About the facilitators
Brenda Clews is a multi-media poet, artist and video poet who interweaves poetry, painting, theory, dance and video in in her work. She hosts a Poetry & Music Salon in Toronto and has published the luminist poems (LyricalMyrical Press) and Tidal Fury (Guernica Editions) with solo art shows at York University, Q Space and Urban Gallery.

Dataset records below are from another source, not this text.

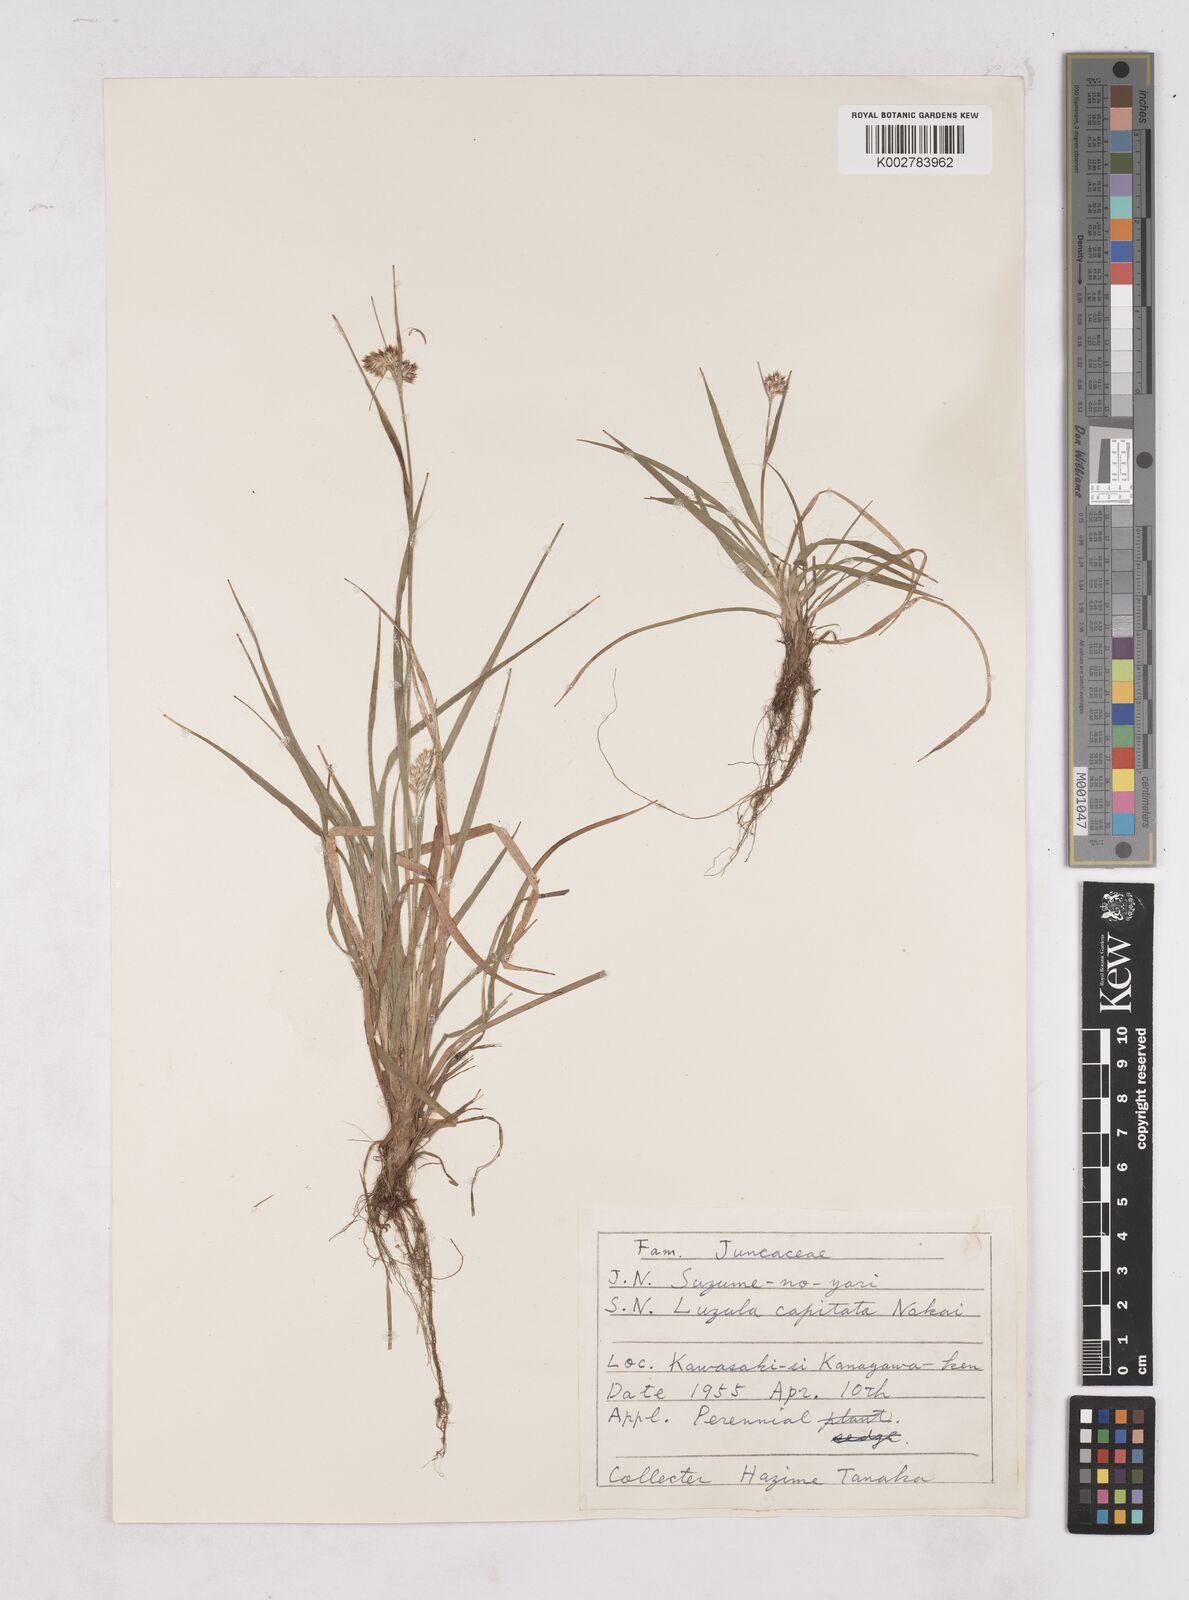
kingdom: Plantae
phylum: Tracheophyta
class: Liliopsida
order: Poales
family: Juncaceae
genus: Luzula
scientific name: Luzula capitata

Amanda Earl (she/her) is a queer writer, reviewer, visual poet, editor, and publisher who lives on Algonquin Anishinaabeg traditional territory, colonially known as Ottawa, Ontario. Earl is managing editor of Bywords.ca, and editor of Judith: Women Making Visual Poetry. Her latest book is Beast Body Epic, a collection of long poems about her near-death health crisis. Her latest chapbook is Seasons, an excerpt from Welcome to Upper Zygonia. Earl offers an editing and mentoring service for creators of visual poetry, prose, poetry and hyrid forms. Visit TinyUrl.com/AmandaEarlEdits for more information.

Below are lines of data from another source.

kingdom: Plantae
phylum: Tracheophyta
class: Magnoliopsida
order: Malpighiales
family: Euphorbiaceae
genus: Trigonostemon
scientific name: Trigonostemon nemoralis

Cornelia Hoogland is the 2023 winner of the Colleen Thibaudeau Outstanding Achievement in Poetry Award given by the League of Canadian Poets. She’s the author of a graphic novel and eight books of poetry and chapbooks, several short-listed for national awards. She’s served as the writer-in-residence at artistic venues across Canada. www.corneliahoogland.com
Cassandra Myers (My’z) (they/she/he) is an award winning poet, performer, dancer, illustrator, and counselor from Tkaronto, Ontario. As a queer, non-binary, South-Asian-Italian, crip, mad, survivor of sexual violence, Cassandra's work is cinematic and juicy with it's critical anti-oppressive eye. Cassandra’s work has won national literary and spoken word titles including the National Magazine GOLD Award in Poetry and Champion of the Canadian Festival of Spoken Word. Their work has been internationally received at the Ada Lovelace Festival in Berlin, and elsewhere. Find their poetry in ARC Poetry Magazine, Canthius, the Tahoma Literary Review, and more.
These workshops are presented by the LCP Webinar Series.